Rachel Papantonakis was never attacked for breastfeeding in public, but she is taking action on behalf of all moms who have been shamed.
"There have been too many news stories lately about women being told they can't feed their babies in places where they are legally allowed to do so," whe wrote on a Facebook page she created for what she is calling "The Great Nurse-In." It is an event to raise social consciousness, a massive demonstration, to be held on the West Lawn at the Capitol, tentatively planned for August 4th during World Breastfeeding Week.
The stories Papantonakis refers to include a D.C. mom's experience of being told she couldn't breastfeed in a government building, another woman in Michigan who was asked to leave a courtroom because she was feeding her child, and most recently, Michelle Hickman's actions. Hickman was reprimanded at Target, and responded by organizing a nurse-in too -- a nationwide protest at multiple Target stores.
When Janice D'Arcy, who writes The Washington Post's "On Parenting" blog asked Papantonakis why she is planning the nurse-in, the mother of two recounted the story she was most affected by -- a museum guard who told a mom she had to feed her child in the restroom only.
"It got me thinking... Wouldn't it be cool to have a nurse-in on the National Mall? Just a bunch of nursing women, their babies, and supporters spending an afternoon on the Mall and nursing when they needed to in order to raise awareness about the law."

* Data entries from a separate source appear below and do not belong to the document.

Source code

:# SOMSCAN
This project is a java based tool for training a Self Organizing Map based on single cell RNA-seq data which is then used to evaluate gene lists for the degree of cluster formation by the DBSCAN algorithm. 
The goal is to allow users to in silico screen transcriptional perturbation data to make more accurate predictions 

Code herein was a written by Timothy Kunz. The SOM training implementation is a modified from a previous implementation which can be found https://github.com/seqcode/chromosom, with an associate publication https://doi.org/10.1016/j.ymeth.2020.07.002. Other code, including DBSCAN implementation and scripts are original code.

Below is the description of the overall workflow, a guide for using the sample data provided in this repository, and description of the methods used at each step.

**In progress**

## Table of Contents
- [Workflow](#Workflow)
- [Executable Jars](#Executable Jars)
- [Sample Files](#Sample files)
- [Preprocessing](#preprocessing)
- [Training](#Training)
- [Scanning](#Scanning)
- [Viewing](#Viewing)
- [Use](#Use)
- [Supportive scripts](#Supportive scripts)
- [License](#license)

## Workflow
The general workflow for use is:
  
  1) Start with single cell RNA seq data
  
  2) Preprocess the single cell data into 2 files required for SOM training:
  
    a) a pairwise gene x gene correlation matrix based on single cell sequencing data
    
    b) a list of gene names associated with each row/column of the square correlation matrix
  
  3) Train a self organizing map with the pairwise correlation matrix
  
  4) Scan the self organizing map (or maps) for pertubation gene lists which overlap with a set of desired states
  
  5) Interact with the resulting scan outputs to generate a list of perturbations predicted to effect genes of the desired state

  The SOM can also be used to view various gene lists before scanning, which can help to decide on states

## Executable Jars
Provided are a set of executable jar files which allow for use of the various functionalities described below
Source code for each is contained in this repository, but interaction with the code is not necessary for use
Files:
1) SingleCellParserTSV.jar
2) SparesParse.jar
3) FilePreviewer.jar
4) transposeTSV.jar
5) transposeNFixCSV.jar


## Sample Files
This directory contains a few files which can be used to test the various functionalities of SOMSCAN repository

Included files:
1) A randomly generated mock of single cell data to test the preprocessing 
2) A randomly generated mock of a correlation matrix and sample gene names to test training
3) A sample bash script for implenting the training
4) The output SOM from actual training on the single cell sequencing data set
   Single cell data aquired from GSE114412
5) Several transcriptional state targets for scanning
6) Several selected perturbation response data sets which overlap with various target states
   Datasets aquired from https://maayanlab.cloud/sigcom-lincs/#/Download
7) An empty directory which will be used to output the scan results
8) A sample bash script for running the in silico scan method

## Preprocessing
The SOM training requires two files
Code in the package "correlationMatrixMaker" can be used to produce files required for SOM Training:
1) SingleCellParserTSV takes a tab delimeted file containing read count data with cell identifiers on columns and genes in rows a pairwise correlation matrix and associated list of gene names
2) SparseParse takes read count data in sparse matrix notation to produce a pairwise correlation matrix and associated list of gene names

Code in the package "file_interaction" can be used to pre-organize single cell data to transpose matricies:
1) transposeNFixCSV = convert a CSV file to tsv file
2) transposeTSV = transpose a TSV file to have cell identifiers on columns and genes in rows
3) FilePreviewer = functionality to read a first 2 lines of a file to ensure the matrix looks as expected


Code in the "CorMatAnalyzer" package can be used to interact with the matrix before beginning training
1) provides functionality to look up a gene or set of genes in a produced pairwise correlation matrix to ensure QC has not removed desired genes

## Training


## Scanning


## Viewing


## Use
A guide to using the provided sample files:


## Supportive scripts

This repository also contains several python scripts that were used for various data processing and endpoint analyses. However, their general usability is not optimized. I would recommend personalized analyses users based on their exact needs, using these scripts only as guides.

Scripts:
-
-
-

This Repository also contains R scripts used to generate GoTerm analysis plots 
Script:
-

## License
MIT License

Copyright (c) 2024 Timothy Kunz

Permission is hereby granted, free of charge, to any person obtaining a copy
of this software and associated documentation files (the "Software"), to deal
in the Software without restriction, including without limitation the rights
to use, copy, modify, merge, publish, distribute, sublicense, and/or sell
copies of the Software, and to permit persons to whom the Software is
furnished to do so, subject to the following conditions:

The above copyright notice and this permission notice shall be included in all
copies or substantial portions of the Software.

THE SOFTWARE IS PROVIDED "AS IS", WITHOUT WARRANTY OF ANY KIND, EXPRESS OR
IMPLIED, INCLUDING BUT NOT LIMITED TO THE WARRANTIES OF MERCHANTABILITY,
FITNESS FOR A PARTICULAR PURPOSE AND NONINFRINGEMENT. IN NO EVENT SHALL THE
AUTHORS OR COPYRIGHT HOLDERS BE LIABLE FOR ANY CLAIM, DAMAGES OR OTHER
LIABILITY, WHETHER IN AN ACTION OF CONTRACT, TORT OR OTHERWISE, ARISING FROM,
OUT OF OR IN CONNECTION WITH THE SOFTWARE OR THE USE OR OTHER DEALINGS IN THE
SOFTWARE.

Papantonakis, a mother of two, is still nursing her youngest. So that no one can question her own right to breastfeed in public, iVillage reports that she carries a La Leche League card with the public breastfeeding laws of D.C., Maryland and Virginia printed on it.
Her goal for the nurse-in is to do more than uphold these laws. According to Papantonakis's Facebook page, she aims to "demystify breastfeeding and make it as commonplace as bottle-feeding to passersby."
As for numbers, she wants to draw 500,000 nursing moms -- that's one million boobs -- to participate. (The event was originally going to be called the Million-Boob-March, but that changed because nobody wanted it to be confused with the pro-nudity Two Million Boobs March.)
Papantonakis also wants to be clear that the focus of the event is on choice; she is not suggesting that breastfeeding is the only way. "It certainly is option #1 for me and for my children, but it doesn't work for every woman/child/family for a variety of reasons," she explained to D'Arcy.